[DATA EXTRACTS Boundary: Start]

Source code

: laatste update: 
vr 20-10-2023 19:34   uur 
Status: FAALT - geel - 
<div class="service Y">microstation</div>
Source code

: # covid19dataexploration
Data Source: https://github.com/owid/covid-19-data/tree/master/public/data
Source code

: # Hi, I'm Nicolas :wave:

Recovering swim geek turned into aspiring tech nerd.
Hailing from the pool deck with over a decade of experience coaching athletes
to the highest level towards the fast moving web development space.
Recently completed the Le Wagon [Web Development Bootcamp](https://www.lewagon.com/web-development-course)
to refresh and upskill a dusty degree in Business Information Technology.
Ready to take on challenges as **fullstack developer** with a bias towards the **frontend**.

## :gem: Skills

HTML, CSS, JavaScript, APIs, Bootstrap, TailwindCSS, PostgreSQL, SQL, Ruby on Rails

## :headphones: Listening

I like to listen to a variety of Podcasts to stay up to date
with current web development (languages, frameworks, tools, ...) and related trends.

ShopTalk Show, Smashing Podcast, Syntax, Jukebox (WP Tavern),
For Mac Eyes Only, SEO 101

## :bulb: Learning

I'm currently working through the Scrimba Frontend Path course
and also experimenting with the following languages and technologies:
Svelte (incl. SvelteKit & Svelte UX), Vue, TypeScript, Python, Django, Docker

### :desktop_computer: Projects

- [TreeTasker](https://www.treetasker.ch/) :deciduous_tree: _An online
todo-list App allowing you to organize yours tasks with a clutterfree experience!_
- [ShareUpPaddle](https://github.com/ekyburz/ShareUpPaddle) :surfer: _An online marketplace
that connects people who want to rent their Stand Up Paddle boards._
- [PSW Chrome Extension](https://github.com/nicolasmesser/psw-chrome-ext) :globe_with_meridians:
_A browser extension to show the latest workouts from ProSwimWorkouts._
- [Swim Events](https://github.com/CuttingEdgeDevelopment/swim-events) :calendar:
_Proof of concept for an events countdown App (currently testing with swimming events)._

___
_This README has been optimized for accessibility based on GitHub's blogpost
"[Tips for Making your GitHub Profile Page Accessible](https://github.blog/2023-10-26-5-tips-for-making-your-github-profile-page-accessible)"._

[DATA EXTRACTS Boundary: End]

DIRECTIONS FOR THIS TASK:
Search the lines above for the string "https", then show every one that has it.

RESULT BELOW:
Data Source: https://github.com/owid/covid-19-data/tree/master/public/data
Recently completed the Le Wagon [Web Development Bootcamp](https://www.lewagon.com/web-development-course)
- [TreeTasker](https://www.treetasker.ch/) :deciduous_tree: _An online
- [ShareUpPaddle](https://github.com/ekyburz/ShareUpPaddle) :surfer: _An online marketplace
- [PSW Chrome Extension](https://github.com/nicolasmesser/psw-chrome-ext) :globe_with_meridians:
- [Swim Events](https://github.com/CuttingEdgeDevelopment/swim-events) :calendar:
"[Tips for Making your GitHub Profile Page Accessible](https://github.blog/2023-10-26-5-tips-for-making-your-github-profile-page-accessible)"._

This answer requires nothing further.